Per quanto riguarda il quinto gruppo di ferite, si tratta quasi sempre di casi difficili rappresentati da grossi traumi o notevoli tagli malamente eseguiti nel passato e lasciati poi al loro destino. Oggi ci troviamo di fronte a ferite invecchiate, su cui si sono instaurati notevoli processi cariosi che in gran parte hanno già distrutto anche il legno della zona centrale.
Purtroppo questi casi sono frequentissimi, specie a carico di vecchie piante a volte anche di notevole pregio, compromesse dall'uomo o dal tempo durante i lunghi anni di presenza nell'ambiente.
Alcune piante molto vecchie hanno avuto il vantaggio di vegetare gli anni migliori in periodi meno difficili di quelli attuali, soprattutto dal punto di vista ambientale, e sono riuscite a crescere robuste e a crearsi un habitat particolare, quasi sempre favorevole, che ne ha agevolato lo sviluppo e le ha messe in condizione di massima resistenza alle avversità di ogni genere, via via crescenti. Ora, queste piante vivono in gran parte con le riserve da tempo accumulate e sono in grado, o quanto meno lo sono state, di superare molte avversità. Infatti, notiamo che molte di esse sono state in grado di bloccare i danni, creando barriere interne o superficiali di protezione della parte sana, a volte anche di notevole entità, quindi in grado di frenare o anche di bloccare la penetrazione o la diffusione dei vari patogeni, soprattutto quelli producenti carie del legno. Ecco perché molte ferite si sono circoscritte e molte malattie non sono risultate pregiudizievoli anche nei lunghi anni trascorsi.
Le piante che invece presentano queste categorie di ferite, sono molte, sistemate in ambienti inadatti, con le riserve energetiche quasi esaurite e forse meno capaci di compiere le reazioni sopra citate. La loro cura diventa ancora più difficile e può essere orientata sulla correzione delle vecchie ferite, sulla loro pulizia e sull'allontanamento del materiale degradato senza produrre nuove lesioni che andrebbero a distruggere le barriere di difesa, prodotte dai meccanismi naturali ed in qualche modo ancora presenti ed efficaci. Dette operazioni di risanamento dovranno essere poco profonde, non penetranti nei tessuti che dovranno rimanere a contatto con l'aria ed essere interessati da frequenti e periodiche disinfezioni con i prodotti già citati per le precedenti categorie di ferite (soprattutto rame).Si dovranno quindi alleggerire le chiome, spesso ancora molto espanse rispetto alle diminuite capacità meccaniche dei fusti. Pur con tutti gli interventi e le precauzioni citate, le piante con ferite di questa categoria sono da considerarsi irrecuperabili, con gravi problemi di stabilità, tanto che non vale la pena di insistere troppo nel tentativo di poco probabili recuperi, a costi e rischi molto elevati, specialmente nel caso di esemplari di non elevato pregio qualitativo, storico od ambientale.

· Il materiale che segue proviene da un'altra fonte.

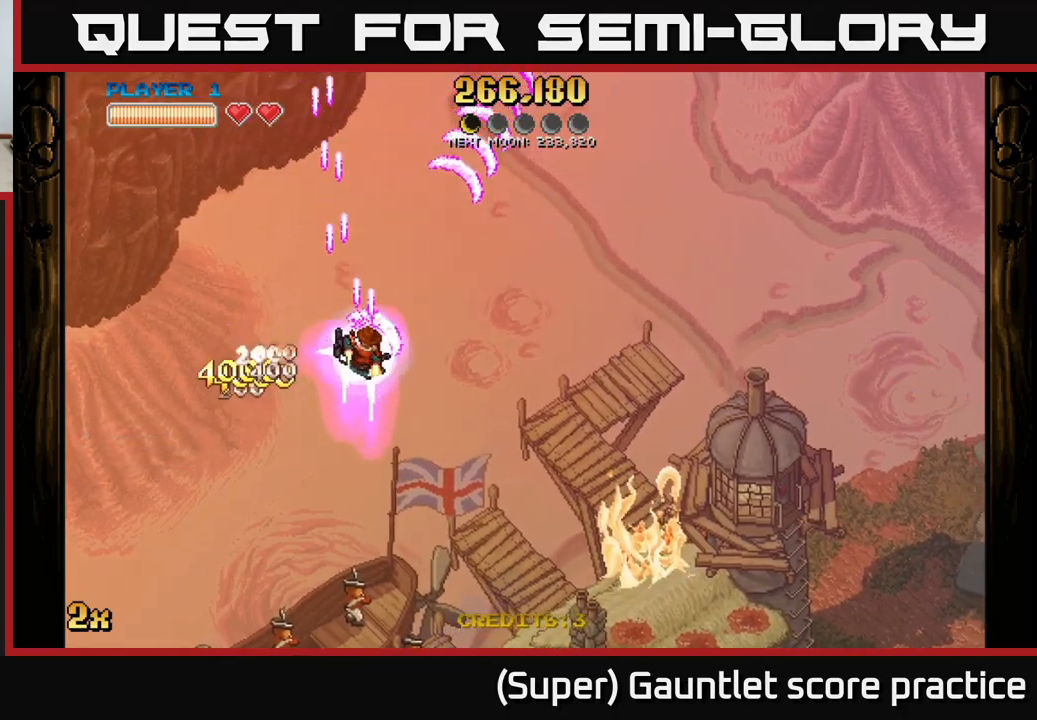
{"buttons": ["A"], "left_stick": "up-right", "events": [[134, "left_stick", "up-right"]]}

Infine, per l'ultima categoria di ferite (6° gruppo elencato), riguardante i tagli eseguiti per il risanamento vegetativo di esemplari con parti disseccate o affetti da malattie o da intestazioni d'insetti o da traumi di varia natura verificatisi in tempi recenti e che non hanno spezzato il ramo, è indispensabile una buona rapidità di esecuzione che deve sempre essere netta e completa, dopo aver eseguito un celere riconoscimento della causa debilitante. In questa categoria di tagli, rientrano in prevalenza tutti gli interventi meccanici di risanamento che rappresentano vere e proprie pratiche di natura fitosanitaria. Per i casi specifici, non si dovrà lesinare sulle quantità di legno asportate e nemmeno sulle dimensioni delle superfici di taglio che dovranno essere comunque abbondanti e superare di qualche tratto il punto più avanzato di diffusione della malattia, nel caso di manifestazioni patologiche circoscrivibili, mentre nel caso di malattie di natura vascolare facilmente diffusibili, l'intervento dovrà in molte circostanze interessare anche interi esemplari che dopo il taglio dovranno essere rapidamente distrutti col fuoco.
Anche per questa categoria, le operazioni di taglio dovranno essere eseguite con macchinari sterilizzati o disinfettati come in precedenza descritto, mentre le necessarie disinfezioni delle singole superfici di taglio o delle piante intere nei casi di maggiore diffusione degli interventi, dovranno essere eseguite con prodotti a base rameica o con principi attivi benzimidazolici, razionalmente distribuiti.